TRY IT: Every record below should be printed exactly, except for the pictures.

═════ INFORMATION PROVIDED ═════

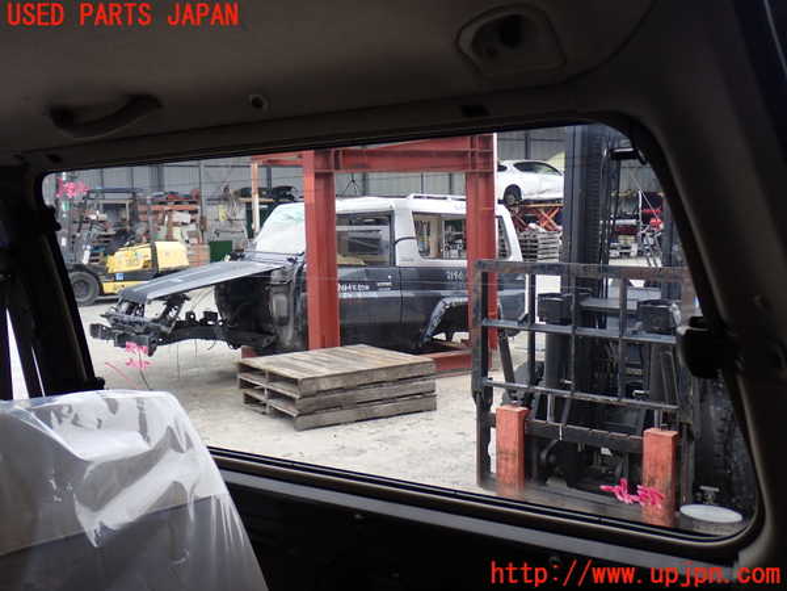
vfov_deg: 35.1
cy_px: 296
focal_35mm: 41
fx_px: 932
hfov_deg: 45.8
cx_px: 394
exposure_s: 1/50
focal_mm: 7.31
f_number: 2.8
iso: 200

═════

TASK SOLUTION:
vfov_deg: 35.1
cy_px: 296
focal_35mm: 41
fx_px: 932
hfov_deg: 45.8
cx_px: 394
exposure_s: 1/50
focal_mm: 7.31
f_number: 2.8
iso: 200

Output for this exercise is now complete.